Background: Few studies have analysed long-term effects of immunomodulatory disease modifying drugs (DMDs).
Objective: Assessment of the efficacy of DMDs on long-term evolution of MS, using a Bayesian approach to overcome methodological problems related to open-label studies.
“A Bayesian approach refers to a statistical method that allows you to analyse the data in a different way to so called classic statistics. It is in vogue and a useful way to analyse complex data sets.”
Methods: MSers from 3 different Italian MS centres were divided into subgroups according to the presence of treatment in their disease history before the endpoint, which was represented by secondary progression. MSers were stratified on the basis of the risk score BREMS (estimate for MS), which is able to predict the unfavourable long-term evolution of MS at an early stage.

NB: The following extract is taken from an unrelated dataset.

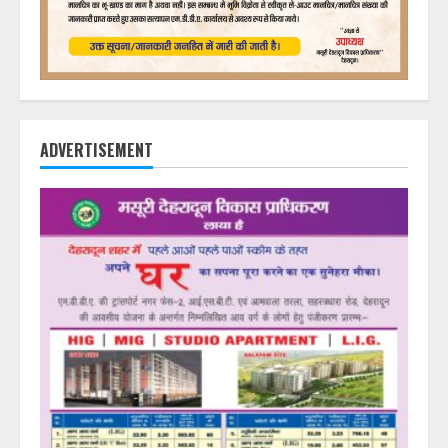
ADVERTISEMENT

Conclusions: DMDs significantly reduce the risk of MS progression both in MSers with initial high-risk and MSers with initial low-risk. These findings reinforce the role of DMDs in modifying the natural course of the disease, suggesting that they have a positive effect not only on the inflammatory but also on the neurodegenerative process. The study also confirms the capability of the BREMS score to predict MS evolution.
“As we have been saying previously, you do better if you are recieving some form of disease modyfying treatment if you are an RRMSer. This effect should get larger with more effective therapies that have a greater impact on relapses.”
I thought you could now prescribe rebif for a CIS?
Just curious, then. If allowed by NICE, would you start your RRMSer's on the most potent therapies (natalizumab, alemtuzumab) for the best results long term? Or do you like the approach of starting light and escalating therapy as needed?
From what I can figure by reading this blog is that early and aggressive treatment is essential to stave off progresion. But this will come at a financial cost, so it's best to not bother even though the long-term implications are so much worse in every way.Essentially, any new MSer is being deprived, forced to slide into progression and disability.Gosh, the world of MS seems so hopeless.
"early and aggressive treatment is essential to stave off progresion. But this will come at a financial cost"They all come with a financial cost but the worry is the physical costs because these aggressive treatments come with side effects.
Re: "I thought you could now prescribe rebif for a CIS?"Although they have a CIS license in Europe the Department of Health's risk-sharing scheme stipulates that we prescribe under the Association of British Neurology 2001 guidelines; these state clearly that we should not be prescribing for CIS.
Re: "Just curious, then. If allowed by NICE, would you start your RRMSer's on the most potent therapies (natalizumab, alemtuzumab) for the best results long term? Or do you like the approach of starting light and escalating therapy as needed?"It is all about risk:benefit. In an ideal world you would like both options and then you could allow MSers to choose. At the end of the day risk is personal thing. I am all for MSer choice.
Re: "Gosh, the world of MS seems so hopeless."Not true; there are several very effective treatments in the pipeline that promise to make a big difference!